(Task requirements) Repeat every entry word for word, skipping the pictures.

***** The records

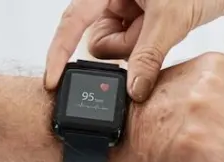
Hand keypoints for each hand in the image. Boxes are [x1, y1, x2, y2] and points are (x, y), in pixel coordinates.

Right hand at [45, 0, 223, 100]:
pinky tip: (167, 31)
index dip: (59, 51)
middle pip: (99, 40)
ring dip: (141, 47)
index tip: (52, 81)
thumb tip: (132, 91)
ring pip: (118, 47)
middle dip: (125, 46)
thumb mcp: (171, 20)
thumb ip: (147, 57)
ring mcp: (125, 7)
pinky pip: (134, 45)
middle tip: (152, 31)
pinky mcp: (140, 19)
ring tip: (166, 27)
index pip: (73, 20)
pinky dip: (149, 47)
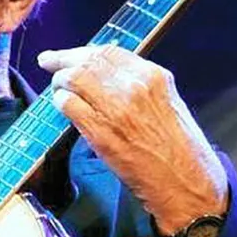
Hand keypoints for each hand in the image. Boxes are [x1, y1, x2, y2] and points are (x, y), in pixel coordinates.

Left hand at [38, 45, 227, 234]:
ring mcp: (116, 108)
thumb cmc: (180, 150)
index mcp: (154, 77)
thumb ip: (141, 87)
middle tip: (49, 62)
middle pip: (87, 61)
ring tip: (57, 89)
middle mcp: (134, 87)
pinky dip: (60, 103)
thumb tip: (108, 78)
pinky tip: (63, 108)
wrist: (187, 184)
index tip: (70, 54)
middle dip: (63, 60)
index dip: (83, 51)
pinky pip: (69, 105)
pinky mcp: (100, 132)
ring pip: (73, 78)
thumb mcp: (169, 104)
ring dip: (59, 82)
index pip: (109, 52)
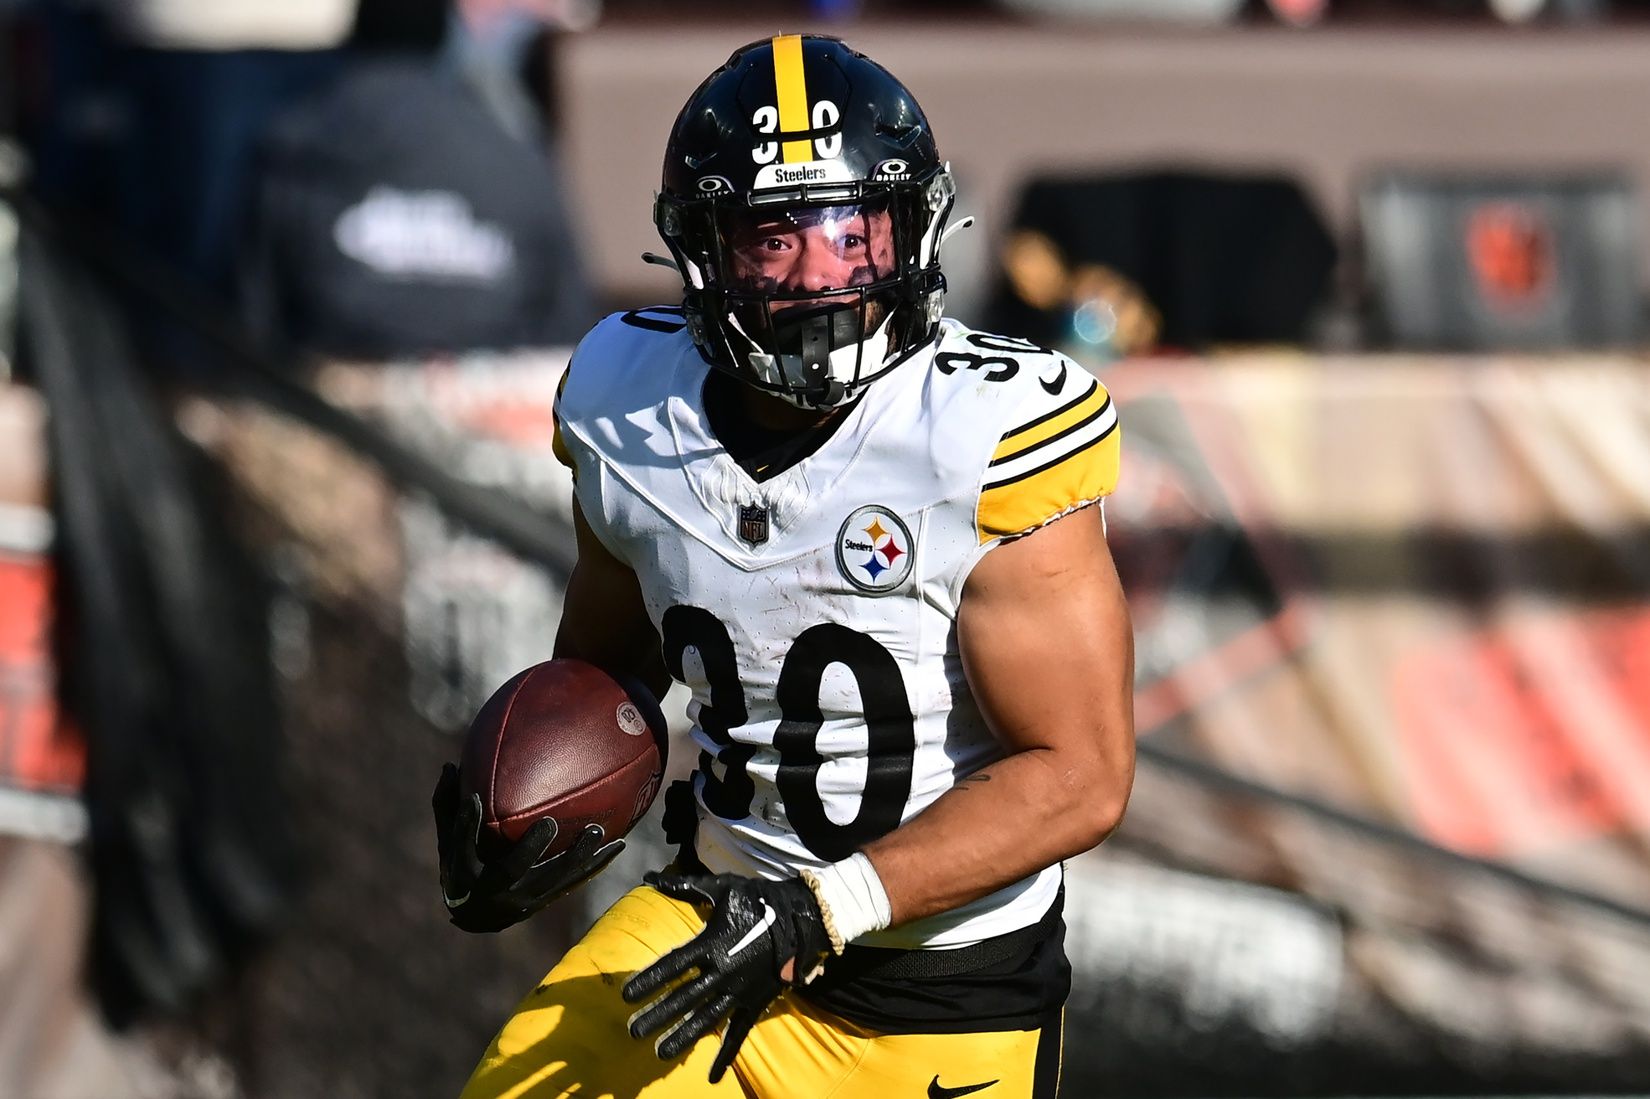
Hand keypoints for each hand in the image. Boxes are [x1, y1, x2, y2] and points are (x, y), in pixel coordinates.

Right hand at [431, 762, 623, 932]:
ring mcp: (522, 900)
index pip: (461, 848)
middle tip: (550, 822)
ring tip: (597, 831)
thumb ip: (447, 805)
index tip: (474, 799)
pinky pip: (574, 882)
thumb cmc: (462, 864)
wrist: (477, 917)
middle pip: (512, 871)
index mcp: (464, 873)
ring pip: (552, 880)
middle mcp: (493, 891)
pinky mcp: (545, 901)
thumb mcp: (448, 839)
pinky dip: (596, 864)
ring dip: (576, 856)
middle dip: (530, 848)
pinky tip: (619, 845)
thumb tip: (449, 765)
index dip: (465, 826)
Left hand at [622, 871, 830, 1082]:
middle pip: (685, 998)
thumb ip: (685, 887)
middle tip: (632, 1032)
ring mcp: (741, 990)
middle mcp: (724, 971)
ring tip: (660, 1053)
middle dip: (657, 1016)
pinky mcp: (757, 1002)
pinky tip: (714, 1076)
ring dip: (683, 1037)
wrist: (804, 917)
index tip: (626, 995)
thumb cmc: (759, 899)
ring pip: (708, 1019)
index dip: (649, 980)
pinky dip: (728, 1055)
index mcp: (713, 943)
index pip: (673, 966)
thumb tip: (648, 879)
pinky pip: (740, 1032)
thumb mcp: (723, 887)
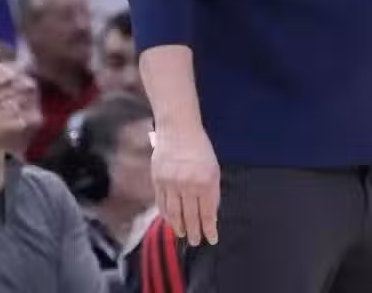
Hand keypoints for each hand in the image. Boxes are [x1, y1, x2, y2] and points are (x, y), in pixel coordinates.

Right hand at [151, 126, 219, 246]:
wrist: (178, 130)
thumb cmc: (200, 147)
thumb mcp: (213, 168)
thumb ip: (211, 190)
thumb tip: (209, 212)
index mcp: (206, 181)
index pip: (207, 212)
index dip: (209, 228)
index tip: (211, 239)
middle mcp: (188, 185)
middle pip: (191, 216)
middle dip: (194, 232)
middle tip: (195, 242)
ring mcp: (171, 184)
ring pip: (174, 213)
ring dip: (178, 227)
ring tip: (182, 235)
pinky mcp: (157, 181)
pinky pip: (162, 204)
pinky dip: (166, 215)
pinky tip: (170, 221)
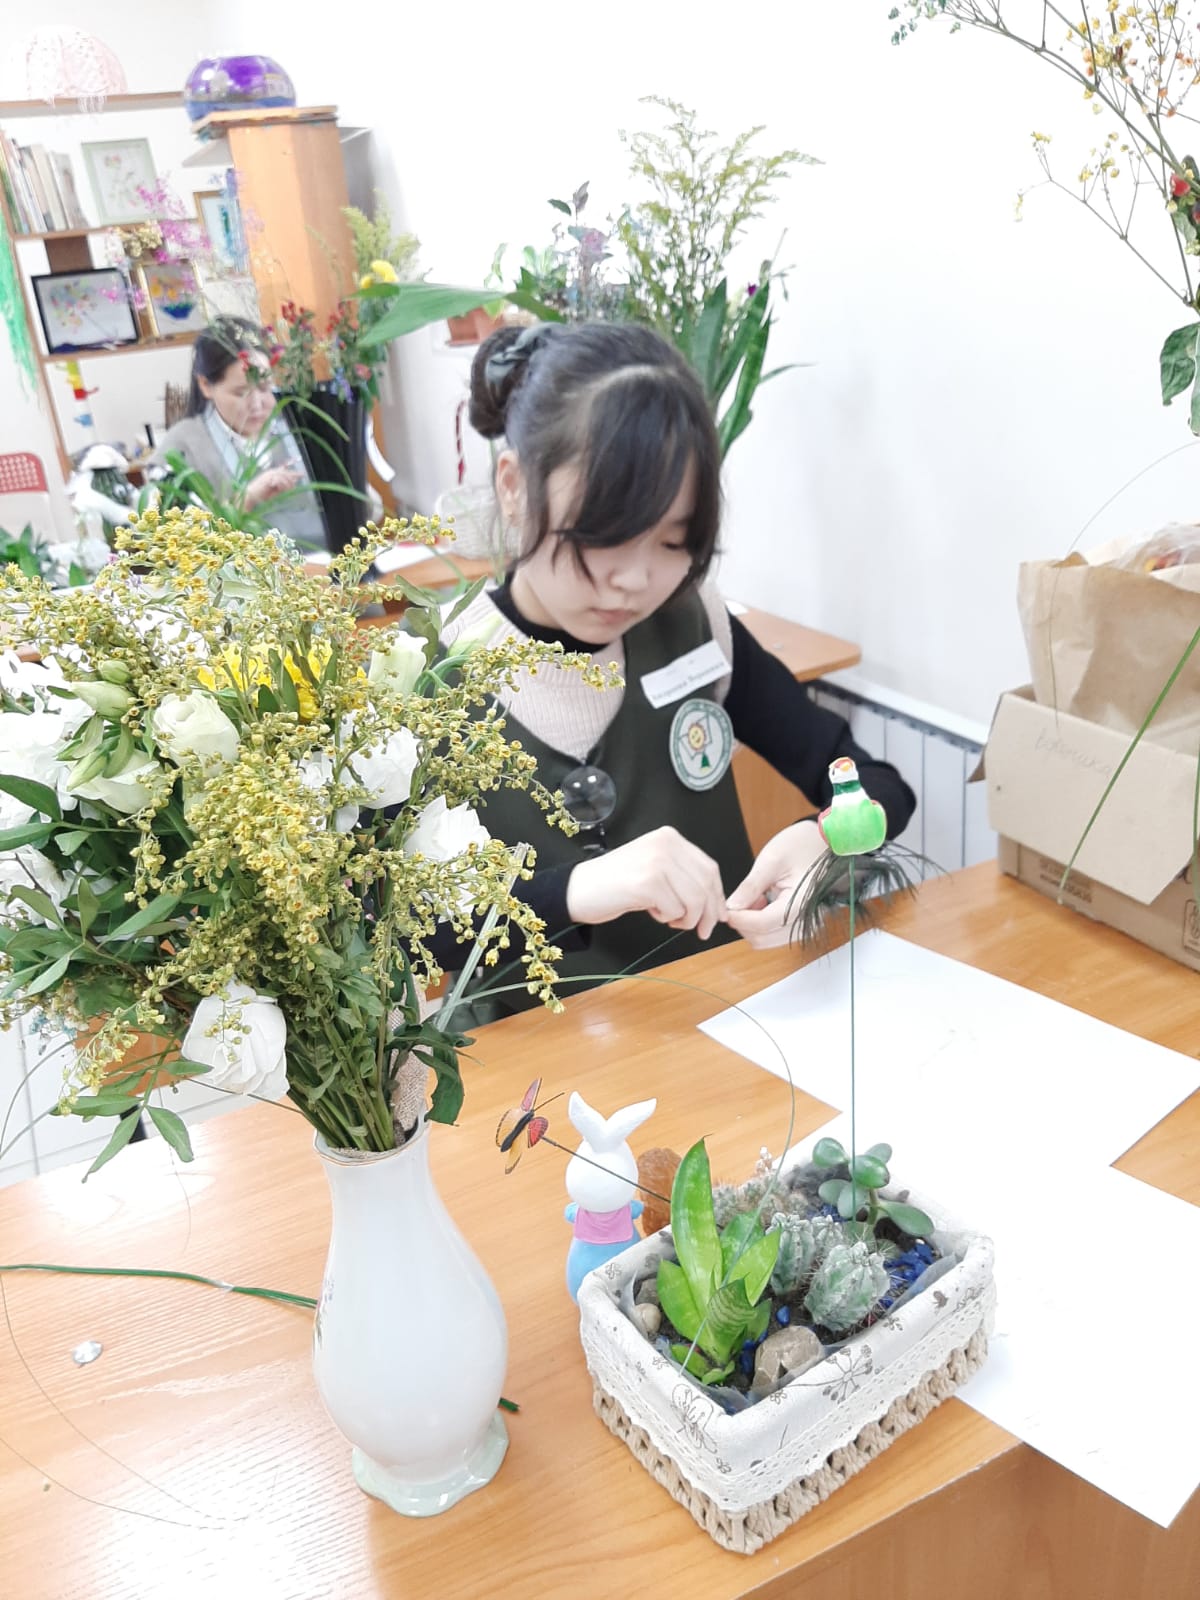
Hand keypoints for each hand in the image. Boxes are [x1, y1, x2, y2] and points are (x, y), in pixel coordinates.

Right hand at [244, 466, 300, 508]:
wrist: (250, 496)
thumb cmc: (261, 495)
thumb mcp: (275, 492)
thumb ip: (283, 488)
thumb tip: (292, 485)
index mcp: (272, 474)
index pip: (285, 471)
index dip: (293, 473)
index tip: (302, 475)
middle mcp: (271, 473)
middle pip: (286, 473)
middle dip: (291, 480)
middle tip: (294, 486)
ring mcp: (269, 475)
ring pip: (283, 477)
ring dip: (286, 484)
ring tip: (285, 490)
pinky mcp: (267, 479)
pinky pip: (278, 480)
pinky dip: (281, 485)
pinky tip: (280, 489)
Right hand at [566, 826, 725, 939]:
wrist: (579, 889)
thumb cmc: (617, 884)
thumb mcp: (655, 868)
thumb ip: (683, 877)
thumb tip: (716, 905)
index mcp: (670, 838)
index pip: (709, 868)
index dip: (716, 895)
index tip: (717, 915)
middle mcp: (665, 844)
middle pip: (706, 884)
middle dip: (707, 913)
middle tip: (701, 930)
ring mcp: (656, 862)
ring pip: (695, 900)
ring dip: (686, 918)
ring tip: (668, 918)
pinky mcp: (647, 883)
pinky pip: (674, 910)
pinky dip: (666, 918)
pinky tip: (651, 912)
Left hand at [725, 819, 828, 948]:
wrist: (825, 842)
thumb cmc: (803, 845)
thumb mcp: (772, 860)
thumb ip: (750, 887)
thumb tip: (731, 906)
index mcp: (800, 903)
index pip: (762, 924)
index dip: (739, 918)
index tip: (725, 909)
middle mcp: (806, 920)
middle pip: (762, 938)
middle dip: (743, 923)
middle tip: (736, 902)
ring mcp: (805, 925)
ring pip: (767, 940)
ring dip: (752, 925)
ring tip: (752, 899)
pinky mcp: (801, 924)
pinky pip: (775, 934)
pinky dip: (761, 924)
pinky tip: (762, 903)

**********

(Written response)
Hand keypoints for each hand in the image. Boxes are [x1, y1, x2, y2] and points are (x, y), in pixel coordinates.

Right hand at [45, 0, 223, 100]:
pinky tip: (167, 31)
index dip: (59, 51)
middle pip: (99, 40)
ring dip: (141, 47)
index tip: (52, 81)
thumb tip: (132, 91)
ring pip: (118, 47)
middle dip: (125, 46)
thumb mcp: (171, 20)
thumb ip: (147, 57)
ring mcp: (125, 7)
pinky pip: (134, 45)
middle tip: (152, 31)
pinky mcp: (140, 19)
ring tip: (166, 27)
index pip: (73, 20)
pinky dip: (149, 47)
Hand keypoints for each hand in the image. Boxes are [x1, y1, x2, y2] and points are (x, y), in pixel coordinates.

Left hand at [38, 45, 227, 234]:
ring mcp: (116, 108)
thumb cmc: (180, 150)
index mcp: (154, 77)
thumb ip: (141, 87)
middle tip: (49, 62)
middle pip: (87, 61)
ring tip: (57, 89)
middle mcp: (134, 87)
pinky dip: (60, 103)
thumb tip: (108, 78)
pinky tip: (63, 108)
wrist: (187, 184)
index tip: (70, 54)
middle dip: (63, 60)
index dip: (83, 51)
pinky pip: (69, 105)
pinky mcp: (100, 132)
ring pip: (73, 78)
thumb mcp: (169, 104)
ring dip: (59, 82)
index pip: (109, 52)
Hand keypoints for each hand in the image. Boxes are [x1, y1, x2, y2] and points are (x, y), in pixel coordinates.

Right hand at [431, 762, 623, 932]:
ring mcp: (522, 900)
index pip: (461, 848)
middle tip: (550, 822)
ring tip: (597, 831)
thumb ip: (447, 805)
index tip: (474, 799)
pinky pip: (574, 882)
thumb cmc: (462, 864)
wrist: (477, 917)
middle pip: (512, 871)
index mcp: (464, 873)
ring pip: (552, 880)
middle mcp: (493, 891)
pinky mcp: (545, 901)
thumb mcp: (448, 839)
pinky dip: (596, 864)
ring dip: (576, 856)
middle dip: (530, 848)
pinky tip: (619, 845)
thumb tip: (449, 765)
index dip: (465, 826)
Left hand at [622, 871, 830, 1082]:
middle pip: (685, 998)
thumb ip: (685, 887)
middle tip: (632, 1032)
ring mcp: (741, 990)
middle mcp: (724, 971)
ring tip: (660, 1053)
middle dip: (657, 1016)
pinky mcp: (757, 1002)
pinky tip: (714, 1076)
ring dip: (683, 1037)
wrist: (804, 917)
index tip: (626, 995)
thumb cmc: (759, 899)
ring pip: (708, 1019)
index dip: (649, 980)
pinky dip: (728, 1055)
index mcp: (713, 943)
index pip: (673, 966)
thumb tip: (648, 879)
pinky pip: (740, 1032)
thumb mcp: (723, 887)
Hand keypoints for each hand in the image. Boxes are [x1, y1, x2, y2] and points are (x, y), in pixel coordinates.

Right hand at [151, 126, 219, 246]:
wrist: (178, 130)
thumb cmc: (200, 147)
thumb mcp: (213, 168)
thumb ip: (211, 190)
thumb tip: (209, 212)
index mcp: (206, 181)
index pip: (207, 212)
index dip: (209, 228)
index tip: (211, 239)
middle mcp: (188, 185)
middle pip: (191, 216)
middle dip: (194, 232)
middle tip: (195, 242)
ring mcp: (171, 184)
ring pip: (174, 213)
ring dip: (178, 227)
ring tip: (182, 235)
pinky mcp: (157, 181)
pinky pip: (162, 204)
pinky dip: (166, 215)
pinky tip: (170, 221)
Hand keypoints for each hand in the image. Boxes are [x1, y1, x2, y2] and points are (x, y), in pixel coordinates.

Right hand at [244, 466, 300, 508]:
wrist: (250, 496)
thumb cmc: (261, 495)
thumb mcp: (275, 492)
thumb ip: (283, 488)
thumb tip: (292, 485)
index mcp: (272, 474)
index pip: (285, 471)
index dip: (293, 473)
index tip: (302, 475)
middle mcp: (271, 473)
middle pip: (286, 473)
middle dip: (291, 480)
middle tip: (294, 486)
ring mcp: (269, 475)
ring pip: (283, 477)
ring dip: (286, 484)
ring tip: (285, 490)
pinky mcp: (267, 479)
pinky pip: (278, 480)
pinky dip: (281, 485)
pinky tip: (280, 489)
Right hand at [566, 826, 725, 939]:
wrist: (579, 889)
thumb cmc: (617, 884)
thumb mcp: (655, 868)
thumb ip: (683, 877)
thumb tip: (716, 905)
index mcp: (670, 838)
index pip: (709, 868)
index dip: (716, 895)
index tip: (717, 915)
middle mcp: (665, 844)
middle pip: (706, 884)
middle dip: (707, 913)
middle tip: (701, 930)
ring mcp: (656, 862)
ring pip: (695, 900)
ring dip: (686, 918)
ring tip: (668, 918)
pinky mcp: (647, 883)
pinky pip: (674, 910)
pinky dip: (666, 918)
pinky tip: (651, 912)
Left hand at [725, 819, 828, 948]:
wrist: (825, 842)
thumb cmc: (803, 845)
thumb mcp: (772, 860)
thumb ip: (750, 887)
thumb tip: (731, 906)
index mcp: (800, 903)
index pip: (762, 924)
index dip: (739, 918)
index tip: (725, 909)
middle mcp: (806, 920)
middle pip: (762, 938)
middle dip: (743, 923)
middle tip: (736, 902)
ring mcp: (805, 925)
ring pip: (767, 940)
ring dip: (752, 925)
ring tip: (752, 899)
pinky mcp: (801, 924)
pinky pip: (775, 934)
pinky dip: (761, 924)
pinky tip: (762, 903)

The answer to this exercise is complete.